Another crucial issue affecting Palestinian cancer patients in the Occupied Palestinian Territories is corruption. Corrupt behaviors by some official institutions of the Palestinian Authority, dealing with cancer patients, have resulted in extraordinary suffering for cancer patients, and even their death in some cases, as happened in the case of the 16-year old boy – Saleem Nawati – from Gaza. Corruption in the case of “Khaled Al-Hassan Cancer Hospital and Bone Marrow Transplant Project” (KAHHP), in Surda town near Ramallah, occupied West Bank, was and is still a major “cancerous” scandal for the Palestinian Authority, its government, and associated ministries and institutions. Donations of about USD 13.5 million raised for the project – KAHHP – had evaporated. Although it has been more than 7 years since the project was launched in 2016, no one knows where the money, raised from people’s donations and cut from employees’ salaries, had gone. Accordingly, based on thorough and transparent investigations, penalties should be enforced on those who are/ were, directly or indirectly, involved, with respect to the failed, hypothetical, and scandalous “Khaled Al-Hassan Cancer Hospital and Bone Marrow Transplant Project”.

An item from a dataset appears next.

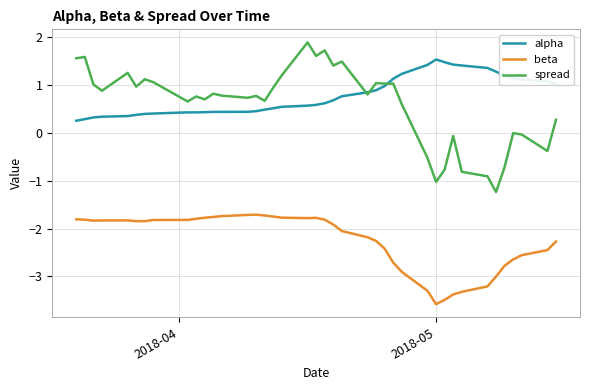

True or false: beta and alpha intersect in this chart.

False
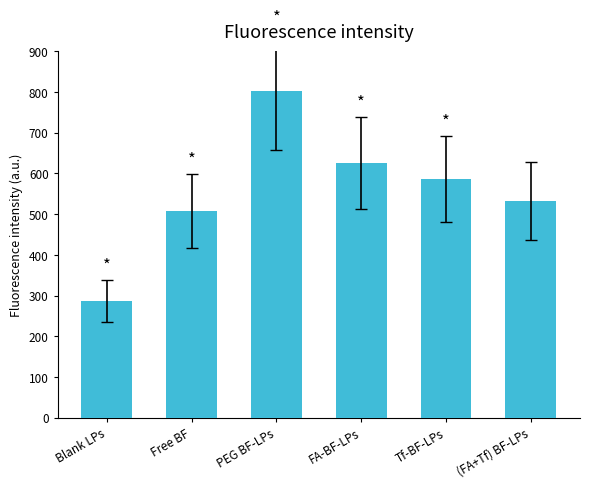

Are the bars horizontal?

No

In light of the many difficulties, problems, limitations, and challenges, as well as corruption events, investigated and discussed in this research paper, it is recommended that serious and honest steps should be taken to reduce the suffering of Palestinian cancer patients in the Occupied Palestinian Territories, with priority given to ending the Israeli military occupation that began in June 1967. More generous funds are also needed to improve the healthcare system for the Palestinian cancer patients.
Ethics approval and consent to participate: This paper was not published before and is not considered for publication anywhere else. No individual participants or material were involved in this study and, thus, there is no need to obtain informed consent.

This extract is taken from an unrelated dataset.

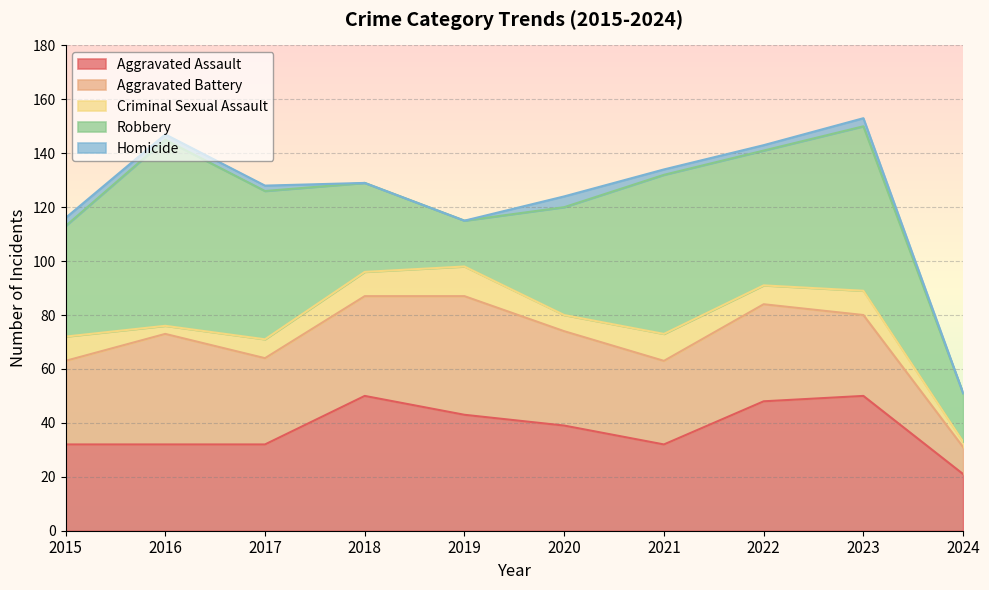

Which category has the highest value in the Aggravated Assault series?

2018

Consent for publication: All material presented herein does not need consent to publish.
Availability of data and materials: All the data and material used to serve the purpose of this research work are provided in the paper.

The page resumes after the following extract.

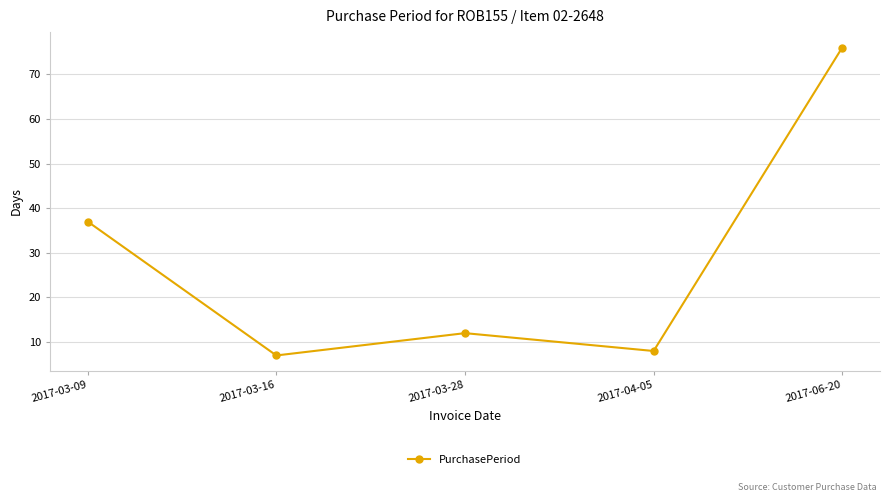

List the labels in order of value, largest first.

2017-06-20, 2017-03-09, 2017-03-28, 2017-04-05, 2017-03-16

Competing interests: There is no potential of conflict of interest of any kind (financial or otherwise).
Funding: The research presented herein did not receive any funding from any individuals or organizations.
Authors’ contributions: This research paper has been authored by the author alone, as single author.
Acknowledgements: The author expresses his sincere thanks to friends and colleagues who critically reviewed the paper. He also extends his great appreciation to the Journal – Med Discoveries – and its Editorial Team, especially Ms. Kathryn Campbell for her great assistance during the production stage of the paper.
Note: If the links of some of the references used do not open when clicking on them, please copy those links and paste them in your browser to open.